Virtual Private Clusters and Cloudera SDX

Topics:

Overview
Advantages of Separating Compute and Data Resources
Architecture
Performance Trade Offs
Using Virtual Private Clusters in Your Applications
Adding a Compute Cluster and Data Context
Improvements for Virtual Private Clusters in CDH 6.3

Overview

A Virtual Private Cluster uses the Cloudera Shared Data Experience (SDX) to simplify deployment of both on-premise and cloud-based applications and enable workloads running in different clusters to securely and flexibly share data. This architecture provides many advantages for deploying workloads and sharing data among applications, including a shared catalog, unified security, consistent governance, and data lifecycle management.

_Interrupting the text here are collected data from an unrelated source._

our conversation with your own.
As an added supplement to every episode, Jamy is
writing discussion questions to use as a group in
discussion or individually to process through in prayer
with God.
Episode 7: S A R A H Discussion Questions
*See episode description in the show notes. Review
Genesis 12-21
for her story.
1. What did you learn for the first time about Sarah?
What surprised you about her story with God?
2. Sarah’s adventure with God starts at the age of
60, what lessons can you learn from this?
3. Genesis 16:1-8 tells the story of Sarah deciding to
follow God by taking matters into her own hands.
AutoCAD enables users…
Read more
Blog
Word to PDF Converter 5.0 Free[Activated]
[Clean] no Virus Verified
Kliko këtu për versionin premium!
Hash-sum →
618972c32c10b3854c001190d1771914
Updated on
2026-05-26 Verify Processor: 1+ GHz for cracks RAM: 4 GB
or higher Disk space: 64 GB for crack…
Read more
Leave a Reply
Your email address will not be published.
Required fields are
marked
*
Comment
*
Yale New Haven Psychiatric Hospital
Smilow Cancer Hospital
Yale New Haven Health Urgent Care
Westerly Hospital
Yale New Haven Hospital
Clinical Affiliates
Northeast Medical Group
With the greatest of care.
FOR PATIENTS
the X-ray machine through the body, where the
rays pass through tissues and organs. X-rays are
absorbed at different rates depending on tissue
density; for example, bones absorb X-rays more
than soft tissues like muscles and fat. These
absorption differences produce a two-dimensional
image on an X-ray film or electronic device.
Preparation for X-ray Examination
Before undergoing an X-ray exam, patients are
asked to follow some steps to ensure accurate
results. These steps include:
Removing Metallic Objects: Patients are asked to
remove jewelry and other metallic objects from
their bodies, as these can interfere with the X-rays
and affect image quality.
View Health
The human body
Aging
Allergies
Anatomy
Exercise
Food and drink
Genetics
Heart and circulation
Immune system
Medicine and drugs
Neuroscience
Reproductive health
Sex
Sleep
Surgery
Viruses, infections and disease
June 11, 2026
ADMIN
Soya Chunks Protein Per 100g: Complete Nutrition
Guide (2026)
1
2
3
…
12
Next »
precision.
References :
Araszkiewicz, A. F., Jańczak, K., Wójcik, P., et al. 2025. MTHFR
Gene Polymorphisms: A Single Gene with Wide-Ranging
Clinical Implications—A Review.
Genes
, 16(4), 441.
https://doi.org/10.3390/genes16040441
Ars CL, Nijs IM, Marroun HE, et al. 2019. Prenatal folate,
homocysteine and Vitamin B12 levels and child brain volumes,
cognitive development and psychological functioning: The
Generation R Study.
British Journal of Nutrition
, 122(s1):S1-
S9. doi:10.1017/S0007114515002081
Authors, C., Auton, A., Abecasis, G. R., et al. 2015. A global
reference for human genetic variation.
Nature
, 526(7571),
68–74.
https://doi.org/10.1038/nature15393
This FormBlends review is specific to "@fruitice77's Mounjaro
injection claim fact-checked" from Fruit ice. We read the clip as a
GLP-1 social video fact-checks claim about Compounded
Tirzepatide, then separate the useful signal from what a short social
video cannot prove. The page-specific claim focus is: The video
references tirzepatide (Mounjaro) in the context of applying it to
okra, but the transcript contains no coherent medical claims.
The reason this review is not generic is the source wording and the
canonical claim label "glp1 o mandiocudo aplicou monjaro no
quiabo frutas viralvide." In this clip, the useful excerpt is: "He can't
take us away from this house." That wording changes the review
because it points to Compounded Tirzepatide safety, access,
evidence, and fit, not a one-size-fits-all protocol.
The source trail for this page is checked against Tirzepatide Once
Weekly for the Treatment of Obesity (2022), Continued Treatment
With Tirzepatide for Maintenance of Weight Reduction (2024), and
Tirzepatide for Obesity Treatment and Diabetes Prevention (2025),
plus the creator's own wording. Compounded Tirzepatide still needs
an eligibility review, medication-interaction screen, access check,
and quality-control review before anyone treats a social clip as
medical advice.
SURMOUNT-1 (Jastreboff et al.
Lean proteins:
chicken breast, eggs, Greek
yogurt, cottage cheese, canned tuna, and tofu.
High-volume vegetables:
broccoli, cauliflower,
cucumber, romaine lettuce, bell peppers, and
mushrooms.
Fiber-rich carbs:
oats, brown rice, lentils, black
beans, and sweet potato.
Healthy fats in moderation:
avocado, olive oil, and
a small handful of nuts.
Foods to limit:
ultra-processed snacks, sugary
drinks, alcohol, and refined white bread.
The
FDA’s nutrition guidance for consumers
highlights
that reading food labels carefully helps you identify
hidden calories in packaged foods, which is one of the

In traditional CDH deployments, a Regular cluster contains storage nodes, compute nodes, and other services such as metadata services and security services that are collocated in a single cluster. This traditional architecture provides many advantages where computational services such as Impala and YARN can access collocated data sources such as HDFS or Hive.

With Virtual Private Clusters and the SDX framework, a new type of cluster is available in Cloudera Manager 6.2 and higher, called a Compute cluster. A Compute cluster runs computational services such as Impala, Hive Execution Service, Spark, or YARN but you configure these services to access data hosted in another Regular CDH cluster, called the Base cluster. Using this architecture, you can separate compute and storage resources in a variety of ways to flexibly maximize resources.

Advantages of Separating Compute and Data Resources

Architectures that separate compute resources from data resources can provide many advantages for a CDH deployment:

More options for deploying computational and storage resources
- You can selectively deploy resources using on-premise servers, containers, virtual machines, or cloud resources that are tailored for the workload. When you configure a Compute cluster, you can provision hardware that is more appropriate for computational workloads while the Base cluster can use hardware that emphasizes storage capacity. Cloudera recommends that each cluster use similar hardware.
- Software resources can be optimized to best use computational and storage resources.
Ephemeral clusters

When deploying clusters on cloud infrastructure, having separate clusters for compute and storage allows you to temporarily shut down the compute clusters and avoid unnecessary expense -- while still leaving the data available to other applications.
Workload Isolation
- Compute clusters can help to resolve resource conflicts among users accessing the cluster. Longer running or resource intensive workloads can be isolated to run in dedicated compute clusters that do not interfere with other workloads.
- Resources can be grouped into clusters that allow IT to allocate costs to the teams that use the resources.

Architecture

A Compute cluster is configured with compute resources such as YARN, Spark, Hive Execution, or Impala. Workloads running on these clusters access data by connecting to a Data Context for the Base cluster. A Data Context is a connector to a Regular cluster that is designated as the Base cluster. The Data context defines the data, metadata and security services deployed in the Base cluster that are required to access the data. Both the Compute cluster and Base cluster are managed by the same instance of Cloudera Manager. A Base cluster must have an HDFS service deployed and can contain any other CDH services -- but only HDFS, Hive, Sentry, Amazon S3, and Microsoft ADLS can be shared using the data context.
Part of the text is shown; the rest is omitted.